* **Provided material**:

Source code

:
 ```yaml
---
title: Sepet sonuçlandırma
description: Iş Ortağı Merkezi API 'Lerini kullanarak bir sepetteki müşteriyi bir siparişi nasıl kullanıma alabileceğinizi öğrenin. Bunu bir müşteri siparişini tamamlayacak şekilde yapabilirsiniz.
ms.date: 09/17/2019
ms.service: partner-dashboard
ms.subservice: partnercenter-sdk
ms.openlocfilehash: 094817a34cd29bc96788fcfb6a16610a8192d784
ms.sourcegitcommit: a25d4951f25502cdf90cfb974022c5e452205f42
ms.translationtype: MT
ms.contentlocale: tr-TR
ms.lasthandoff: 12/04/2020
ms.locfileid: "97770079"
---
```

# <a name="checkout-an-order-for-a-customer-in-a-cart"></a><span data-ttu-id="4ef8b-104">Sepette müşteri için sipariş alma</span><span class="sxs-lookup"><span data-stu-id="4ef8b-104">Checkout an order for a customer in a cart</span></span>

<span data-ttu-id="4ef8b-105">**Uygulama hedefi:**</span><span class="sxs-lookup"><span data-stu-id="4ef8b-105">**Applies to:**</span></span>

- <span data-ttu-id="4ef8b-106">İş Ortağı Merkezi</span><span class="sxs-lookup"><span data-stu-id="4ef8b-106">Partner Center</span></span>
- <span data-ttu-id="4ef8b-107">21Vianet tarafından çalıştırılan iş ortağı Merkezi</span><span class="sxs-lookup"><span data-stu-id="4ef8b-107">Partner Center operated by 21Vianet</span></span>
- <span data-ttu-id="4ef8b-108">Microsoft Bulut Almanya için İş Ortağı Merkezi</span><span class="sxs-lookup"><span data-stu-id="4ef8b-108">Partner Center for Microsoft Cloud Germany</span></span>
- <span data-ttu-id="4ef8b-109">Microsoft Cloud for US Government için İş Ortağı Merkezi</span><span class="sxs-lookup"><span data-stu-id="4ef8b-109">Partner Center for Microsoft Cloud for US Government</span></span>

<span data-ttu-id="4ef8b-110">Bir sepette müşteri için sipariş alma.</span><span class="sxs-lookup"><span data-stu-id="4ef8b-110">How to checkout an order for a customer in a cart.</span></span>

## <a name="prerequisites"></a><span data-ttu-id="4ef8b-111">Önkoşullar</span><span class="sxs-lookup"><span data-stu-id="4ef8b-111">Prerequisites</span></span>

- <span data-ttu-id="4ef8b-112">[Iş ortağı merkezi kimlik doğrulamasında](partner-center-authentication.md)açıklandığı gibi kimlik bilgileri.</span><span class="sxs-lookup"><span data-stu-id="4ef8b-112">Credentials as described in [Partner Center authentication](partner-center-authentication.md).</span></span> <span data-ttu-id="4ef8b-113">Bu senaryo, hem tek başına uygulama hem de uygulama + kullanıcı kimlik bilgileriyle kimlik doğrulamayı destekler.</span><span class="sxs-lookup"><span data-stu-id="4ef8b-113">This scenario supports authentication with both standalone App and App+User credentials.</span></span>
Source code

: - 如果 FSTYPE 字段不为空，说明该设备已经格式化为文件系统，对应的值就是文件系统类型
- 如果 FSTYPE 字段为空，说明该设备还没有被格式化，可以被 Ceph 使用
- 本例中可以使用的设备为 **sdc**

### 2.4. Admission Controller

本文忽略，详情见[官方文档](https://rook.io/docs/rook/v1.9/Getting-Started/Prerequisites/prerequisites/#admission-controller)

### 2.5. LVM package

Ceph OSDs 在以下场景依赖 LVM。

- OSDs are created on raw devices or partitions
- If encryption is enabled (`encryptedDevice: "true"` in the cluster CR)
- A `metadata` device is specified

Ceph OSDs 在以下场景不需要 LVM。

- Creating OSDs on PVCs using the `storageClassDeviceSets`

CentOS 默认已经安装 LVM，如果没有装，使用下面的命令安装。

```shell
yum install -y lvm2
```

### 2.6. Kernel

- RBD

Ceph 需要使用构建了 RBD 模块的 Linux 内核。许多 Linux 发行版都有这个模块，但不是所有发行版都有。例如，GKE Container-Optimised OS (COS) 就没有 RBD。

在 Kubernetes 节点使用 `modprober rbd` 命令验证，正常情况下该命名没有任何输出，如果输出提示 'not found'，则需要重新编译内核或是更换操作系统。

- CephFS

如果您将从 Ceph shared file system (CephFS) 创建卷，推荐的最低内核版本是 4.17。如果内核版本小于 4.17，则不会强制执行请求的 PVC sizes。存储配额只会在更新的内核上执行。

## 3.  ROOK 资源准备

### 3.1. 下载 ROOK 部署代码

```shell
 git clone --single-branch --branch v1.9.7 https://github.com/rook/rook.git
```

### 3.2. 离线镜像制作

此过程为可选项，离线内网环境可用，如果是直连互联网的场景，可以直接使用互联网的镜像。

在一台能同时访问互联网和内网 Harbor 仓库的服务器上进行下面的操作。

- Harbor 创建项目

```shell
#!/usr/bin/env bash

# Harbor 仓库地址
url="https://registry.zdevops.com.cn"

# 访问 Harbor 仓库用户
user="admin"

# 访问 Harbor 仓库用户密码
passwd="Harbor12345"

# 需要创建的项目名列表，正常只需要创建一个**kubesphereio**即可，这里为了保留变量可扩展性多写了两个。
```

* **Problem**: Go through the entries above and count each line that contains the string "https". Reply only with the total.

* **Result for this task**: 3